* _PROBLEM DESCRIPTION_
Update the items starting with the line with "Page size: 1654x1241." and going on through the end of the items, replacing "Page size" with "Canvas size" and leaving everything else unchanged. Return only those lines.

* _RECORDS TO PROCESS_

##############################

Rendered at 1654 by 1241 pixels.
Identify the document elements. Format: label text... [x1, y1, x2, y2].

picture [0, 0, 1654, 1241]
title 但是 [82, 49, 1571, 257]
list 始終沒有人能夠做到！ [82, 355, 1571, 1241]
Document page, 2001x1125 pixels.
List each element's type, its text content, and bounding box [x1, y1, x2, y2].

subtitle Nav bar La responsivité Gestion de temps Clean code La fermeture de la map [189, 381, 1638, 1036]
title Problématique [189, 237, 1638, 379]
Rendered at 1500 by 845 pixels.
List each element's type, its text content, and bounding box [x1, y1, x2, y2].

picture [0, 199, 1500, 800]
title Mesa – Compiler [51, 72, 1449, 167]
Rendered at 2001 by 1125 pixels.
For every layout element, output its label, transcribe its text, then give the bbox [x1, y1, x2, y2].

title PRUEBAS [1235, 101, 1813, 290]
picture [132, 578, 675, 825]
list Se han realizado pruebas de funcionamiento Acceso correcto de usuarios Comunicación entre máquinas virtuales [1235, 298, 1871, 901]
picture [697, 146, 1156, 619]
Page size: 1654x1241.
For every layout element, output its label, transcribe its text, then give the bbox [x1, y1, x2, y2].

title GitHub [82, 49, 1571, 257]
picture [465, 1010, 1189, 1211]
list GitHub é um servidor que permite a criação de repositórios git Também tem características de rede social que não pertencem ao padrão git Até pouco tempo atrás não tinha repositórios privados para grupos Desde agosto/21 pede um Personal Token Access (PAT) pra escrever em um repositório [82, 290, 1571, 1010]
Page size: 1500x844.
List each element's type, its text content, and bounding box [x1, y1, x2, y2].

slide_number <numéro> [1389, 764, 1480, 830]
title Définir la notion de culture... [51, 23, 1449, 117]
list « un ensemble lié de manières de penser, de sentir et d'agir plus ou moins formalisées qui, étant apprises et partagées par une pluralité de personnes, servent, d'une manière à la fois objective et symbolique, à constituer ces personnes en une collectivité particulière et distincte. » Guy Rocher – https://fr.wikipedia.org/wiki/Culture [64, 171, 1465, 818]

##############################

* _TASK OUTPUT_
Canvas size: 1654x1241.
For every layout element, output its label, transcribe its text, then give the bbox [x1, y1, x2, y2].

title GitHub [82, 49, 1571, 257]
picture [465, 1010, 1189, 1211]
list GitHub é um servidor que permite a criação de repositórios git Também tem características de rede social que não pertencem ao padrão git Até pouco tempo atrás não tinha repositórios privados para grupos Desde agosto/21 pede um Personal Token Access (PAT) pra escrever em um repositório [82, 290, 1571, 1010]
Canvas size: 1500x844.
List each element's type, its text content, and bounding box [x1, y1, x2, y2].

slide_number <numéro> [1389, 764, 1480, 830]
title Définir la notion de culture... [51, 23, 1449, 117]
list « un ensemble lié de manières de penser, de sentir et d'agir plus ou moins formalisées qui, étant apprises et partagées par une pluralité de personnes, servent, d'une manière à la fois objective et symbolique, à constituer ces personnes en une collectivité particulière et distincte. » Guy Rocher – https://fr.wikipedia.org/wiki/Culture [64, 171, 1465, 818]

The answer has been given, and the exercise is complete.